## Work to complete
Each line in the entries that has the word "поверхности" has to be copied.

## Raw data
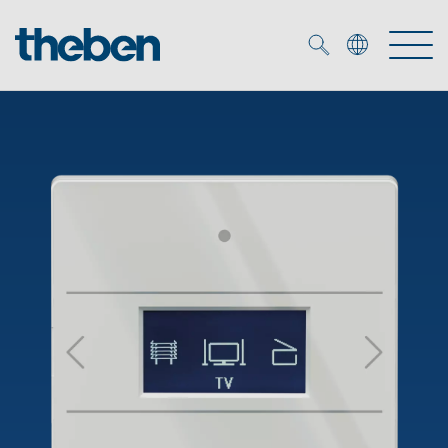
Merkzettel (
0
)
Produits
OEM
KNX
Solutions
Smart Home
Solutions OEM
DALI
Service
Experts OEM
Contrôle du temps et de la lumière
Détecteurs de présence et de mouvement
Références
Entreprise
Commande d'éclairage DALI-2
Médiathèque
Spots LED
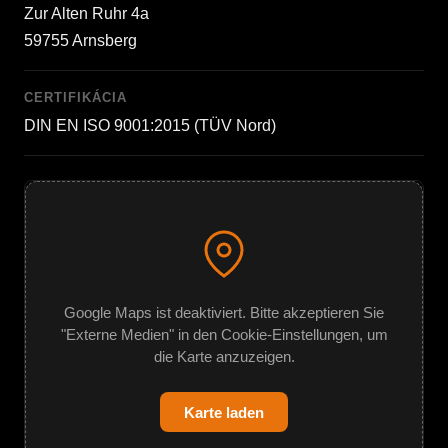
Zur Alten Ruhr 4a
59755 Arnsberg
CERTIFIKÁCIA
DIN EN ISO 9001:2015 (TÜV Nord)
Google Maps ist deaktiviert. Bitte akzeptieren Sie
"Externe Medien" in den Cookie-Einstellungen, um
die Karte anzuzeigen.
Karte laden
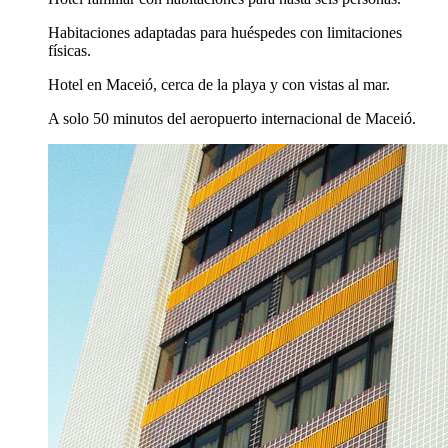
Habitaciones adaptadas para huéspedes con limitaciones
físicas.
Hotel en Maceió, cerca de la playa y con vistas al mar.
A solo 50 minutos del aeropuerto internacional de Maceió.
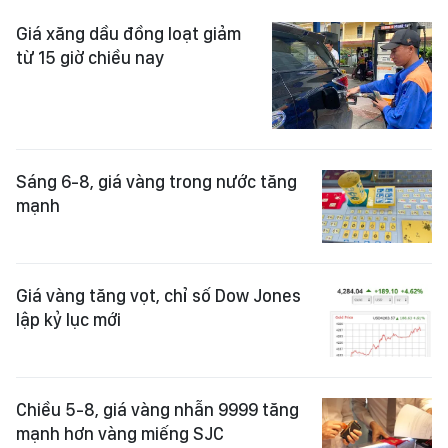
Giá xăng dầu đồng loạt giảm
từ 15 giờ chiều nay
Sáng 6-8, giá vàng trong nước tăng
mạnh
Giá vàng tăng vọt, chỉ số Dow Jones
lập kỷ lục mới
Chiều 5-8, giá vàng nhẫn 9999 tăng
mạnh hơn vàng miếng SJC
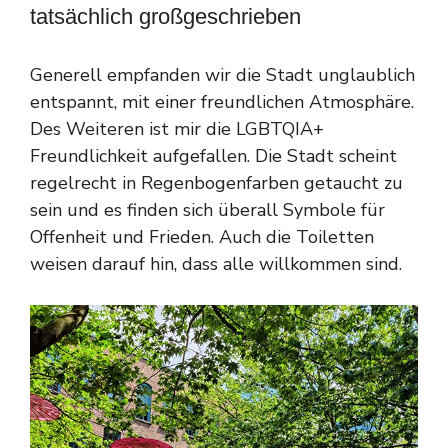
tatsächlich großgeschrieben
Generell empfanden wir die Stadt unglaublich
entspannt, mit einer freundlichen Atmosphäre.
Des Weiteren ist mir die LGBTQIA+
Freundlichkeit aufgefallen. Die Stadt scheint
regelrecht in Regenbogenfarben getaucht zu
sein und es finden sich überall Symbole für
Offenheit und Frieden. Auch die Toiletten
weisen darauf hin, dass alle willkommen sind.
* * *
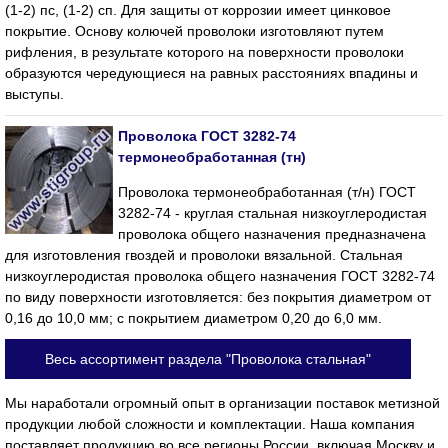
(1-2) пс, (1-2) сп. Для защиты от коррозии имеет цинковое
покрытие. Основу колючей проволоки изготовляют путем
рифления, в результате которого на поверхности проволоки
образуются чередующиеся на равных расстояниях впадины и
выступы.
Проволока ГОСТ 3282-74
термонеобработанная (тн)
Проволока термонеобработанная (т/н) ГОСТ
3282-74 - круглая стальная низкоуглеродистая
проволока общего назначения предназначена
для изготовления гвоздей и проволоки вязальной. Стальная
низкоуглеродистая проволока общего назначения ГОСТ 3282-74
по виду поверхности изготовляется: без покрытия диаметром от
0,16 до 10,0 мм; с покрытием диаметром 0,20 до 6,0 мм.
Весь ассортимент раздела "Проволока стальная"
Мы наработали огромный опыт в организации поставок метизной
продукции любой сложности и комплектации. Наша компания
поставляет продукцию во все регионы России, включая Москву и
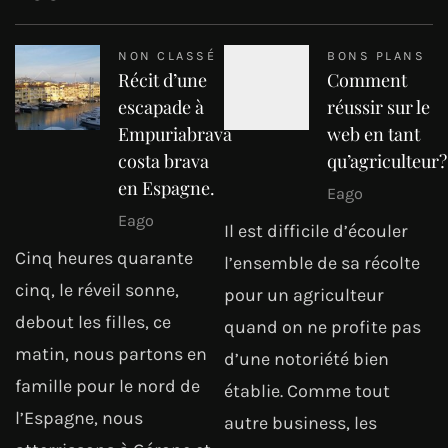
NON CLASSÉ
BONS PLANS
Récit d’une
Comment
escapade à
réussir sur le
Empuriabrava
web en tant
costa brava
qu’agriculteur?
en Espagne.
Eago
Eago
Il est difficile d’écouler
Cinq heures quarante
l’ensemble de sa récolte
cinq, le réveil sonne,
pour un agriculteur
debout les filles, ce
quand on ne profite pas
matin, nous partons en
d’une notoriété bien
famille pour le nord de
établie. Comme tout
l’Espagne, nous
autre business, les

## Task solution
рифления, в результате которого на поверхности проволоки
по виду поверхности изготовляется: без покрытия диаметром от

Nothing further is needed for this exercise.